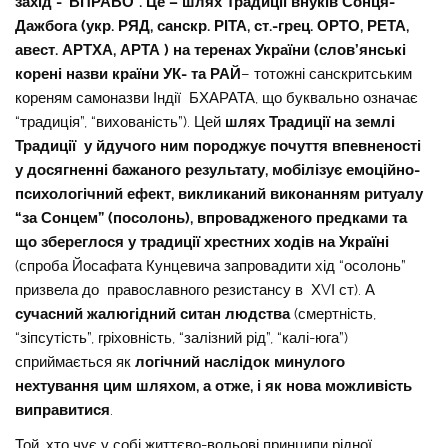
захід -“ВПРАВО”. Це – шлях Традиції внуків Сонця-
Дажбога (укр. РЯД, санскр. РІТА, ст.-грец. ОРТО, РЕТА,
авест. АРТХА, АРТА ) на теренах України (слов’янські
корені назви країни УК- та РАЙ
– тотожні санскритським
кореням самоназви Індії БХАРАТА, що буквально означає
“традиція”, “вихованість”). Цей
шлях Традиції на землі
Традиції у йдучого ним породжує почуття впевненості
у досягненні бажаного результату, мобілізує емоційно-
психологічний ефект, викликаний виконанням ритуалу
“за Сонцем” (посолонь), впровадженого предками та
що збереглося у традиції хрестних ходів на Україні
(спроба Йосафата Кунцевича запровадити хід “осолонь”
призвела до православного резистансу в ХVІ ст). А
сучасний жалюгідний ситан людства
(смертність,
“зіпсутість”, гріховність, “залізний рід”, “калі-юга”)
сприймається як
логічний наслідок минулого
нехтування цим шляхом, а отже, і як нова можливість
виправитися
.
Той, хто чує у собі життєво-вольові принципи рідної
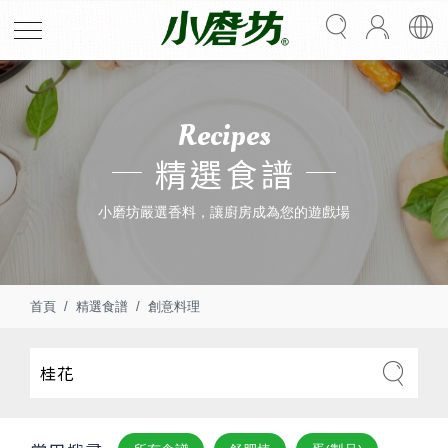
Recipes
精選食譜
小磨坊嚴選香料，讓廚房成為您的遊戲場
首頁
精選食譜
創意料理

::::::

Set down all entries above again, exactly, without images.

захід -“ВПРАВО”. Це – шлях Традиції внуків Сонця-
Дажбога (укр. РЯД, санскр. РІТА, ст.-грец. ОРТО, РЕТА,
авест. АРТХА, АРТА ) на теренах України (слов’янські
корені назви країни УК- та РАЙ
– тотожні санскритським
кореням самоназви Індії БХАРАТА, що буквально означає
“традиція”, “вихованість”). Цей
шлях Традиції на землі
Традиції у йдучого ним породжує почуття впевненості
у досягненні бажаного результату, мобілізує емоційно-
психологічний ефект, викликаний виконанням ритуалу
“за Сонцем” (посолонь), впровадженого предками та
що збереглося у традиції хрестних ходів на Україні
(спроба Йосафата Кунцевича запровадити хід “осолонь”
призвела до православного резистансу в ХVІ ст). А
сучасний жалюгідний ситан людства
(смертність,
“зіпсутість”, гріховність, “залізний рід”, “калі-юга”)
сприймається як
логічний наслідок минулого
нехтування цим шляхом, а отже, і як нова можливість
виправитися
.
Той, хто чує у собі життєво-вольові принципи рідної
Recipes
精選食譜
小磨坊嚴選香料，讓廚房成為您的遊戲場
首頁
精選食譜
創意料理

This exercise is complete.